== WHAT THE TASK ASKS ==
An exact transcription of every entry is required, with the images left out.

##############################

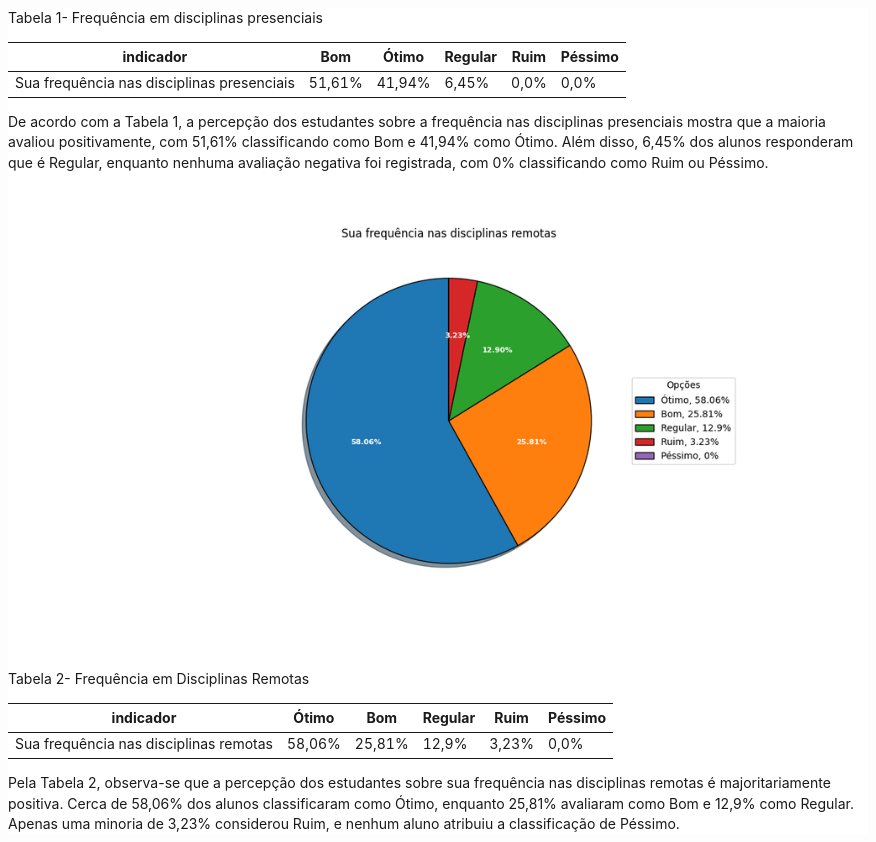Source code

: Tabela 1- Frequência em disciplinas presenciais 

| indicador | Bom | Ótimo | Regular | Ruim | Péssimo | 
|---|---|---|---|---|---| 
| Sua frequência nas disciplinas presenciais | 51,61% |  41,94% |  6,45% |  0,0% |  0,0% | 
 
De acordo com a Tabela 1, a percepção dos estudantes sobre a frequência nas disciplinas presenciais mostra que a maioria avaliou positivamente, com 51,61% classificando como Bom e 41,94% como Ótimo. Além disso, 6,45% dos alunos responderam que é Regular, enquanto nenhuma avaliação negativa foi registrada, com 0% classificando como Ruim ou Péssimo.


![Frequência em Disciplinas Remotas](Figura_Grafico/fig_14_225_1767.png 'Frequência em Disciplinas Remotas')

Tabela 2- Frequência em Disciplinas Remotas 

| indicador | Ótimo | Bom | Regular | Ruim | Péssimo | 
|---|---|---|---|---|---| 
| Sua frequência nas disciplinas remotas | 58,06% |  25,81% |  12,9% |  3,23% |  0,0% | 
 
Pela Tabela 2, observa-se que a percepção dos estudantes sobre sua frequência nas disciplinas remotas é majoritariamente positiva. Cerca de 58,06% dos alunos classificaram como Ótimo, enquanto 25,81% avaliaram como Bom e 12,9% como Regular. Apenas uma minoria de 3,23% considerou Ruim, e nenhum aluno atribuiu a classificação de Péssimo.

##############################

== TASK RESULT ==
Source code

: Tabela 1- Frequência em disciplinas presenciais 

| indicador | Bom | Ótimo | Regular | Ruim | Péssimo | 
|---|---|---|---|---|---| 
| Sua frequência nas disciplinas presenciais | 51,61% |  41,94% |  6,45% |  0,0% |  0,0% | 
 
De acordo com a Tabela 1, a percepção dos estudantes sobre a frequência nas disciplinas presenciais mostra que a maioria avaliou positivamente, com 51,61% classificando como Bom e 41,94% como Ótimo. Além disso, 6,45% dos alunos responderam que é Regular, enquanto nenhuma avaliação negativa foi registrada, com 0% classificando como Ruim ou Péssimo.


![Frequência em Disciplinas Remotas](Figura_Grafico/fig_14_225_1767.png 'Frequência em Disciplinas Remotas')

Tabela 2- Frequência em Disciplinas Remotas 

| indicador | Ótimo | Bom | Regular | Ruim | Péssimo | 
|---|---|---|---|---|---| 
| Sua frequência nas disciplinas remotas | 58,06% |  25,81% |  12,9% |  3,23% |  0,0% | 
 
Pela Tabela 2, observa-se que a percepção dos estudantes sobre sua frequência nas disciplinas remotas é majoritariamente positiva. Cerca de 58,06% dos alunos classificaram como Ótimo, enquanto 25,81% avaliaram como Bom e 12,9% como Regular. Apenas uma minoria de 3,23% considerou Ruim, e nenhum aluno atribuiu a classificação de Péssimo.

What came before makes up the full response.